Auffälliger Zeitpunkt für Enthüllung

Tatsächlich ist Ö. auf Videobildern aus der Luftwaffenbasis von Ankara in der Putschnacht zu sehen. Zivilisten haben auf dem Stützpunkt aber nichts zu suchen. Als loyale Truppen den Putsch in den Morgenstunden des 16. Juli 2016 niederschlugen, wurde Ö. außerhalb der Basis kurzzeitig festgenommen, aber von einem offenbar Gülen-nahen Richter wieder freigelassen.

Adil Ö. verschwand. Bis jetzt gibt es keine belastbaren Hinweise, wie dem unscheinbaren Theologen die Flucht gelang. Präsident Recep Tayyip Erdogan und seine islamisch-neoliberale AKP-Regierung betrachten Ö. als das „missing link“, die direkte Kommandoverbindung der Putschisten zu Gülen. Deshalb liegt Ankara viel daran, den Flüchtling zu fangen; auf ihn ist ein Kopfgeld von rund einer Million Euro ausgesetzt.

So überraschend die Anadolu-Enthüllungen sind, so auffällig ist ihr Zeitpunkt zehn Tage vor den Parlaments- und Präsidentschaftswahlen in der Türkei. Bemerkenswert ist auch ein weiterer Anadolu-Filmbericht vom Mittwoch über Ö.s in den USA lebende Ehefrau Aynur, die erstmals im Bild gezeigt wurde.
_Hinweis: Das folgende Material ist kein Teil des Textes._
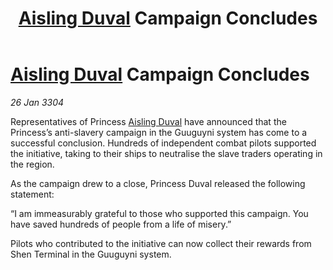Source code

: :PROPERTIES:
:ID:       81c7e0ff-e6d3-4577-982c-8e7ef5127aa9
:END:
#+title: [[id:b402bbe3-5119-4d94-87ee-0ba279658383][Aisling Duval]] Campaign Concludes
#+filetags: :3304:galnet:

* [[id:b402bbe3-5119-4d94-87ee-0ba279658383][Aisling Duval]] Campaign Concludes

/26 Jan 3304/

Representatives of Princess [[id:b402bbe3-5119-4d94-87ee-0ba279658383][Aisling Duval]] have announced that the Princess’s anti-slavery campaign in the Guuguyni system has come to a successful conclusion. Hundreds of independent combat pilots supported the initiative, taking to their ships to neutralise the slave traders operating in the region. 

As the campaign drew to a close, Princess Duval released the following statement: 

“I am immeasurably grateful to those who supported this campaign. You have saved hundreds of people from a life of misery.” 

Pilots who contributed to the initiative can now collect their rewards from Shen Terminal in the Guuguyni system.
Laut Umfragen schwächelt Erdogan und kann einen Themenwechsel des um die Wirtschaftskrise kreisenden Wahlkampfes gut gebrauchen, um seine Wählerbasis zu stabilisieren. Die Festnahme und mögliche Auslieferung des mutmaßlichen Putschführers wäre ein „Geschenk Gottes“, wie er damals den Putschversuch nannte.

Einfluss auf den Wahlausgang

Doch merkwürdig: Vor exakt einem Monat hatte Koray Aydin, ein Sprecher der neuen oppositionellen türkischen „Guten Partei“ der Presse gegenüber behauptet, dass die Regierung Ö. gefangen und wieder freigelassen habe. „15 Tage vor den Wahlen werden sie vorgeben, dass sie ihn gefunden haben“; sagte Aydin der Oppositionszeitung Sözcü. „Dann wird Ö. einige Politiker der Guten Partei und der (sozialdemokratischen) CHP beschuldigen, FETÖ unterstützt zu haben.“ Teil eins der Prognose hat sich jetzt bewahrheitet. Würde sich auch der Rest bestätigen, könnte dies die Wahlen entscheidend beeinflussen.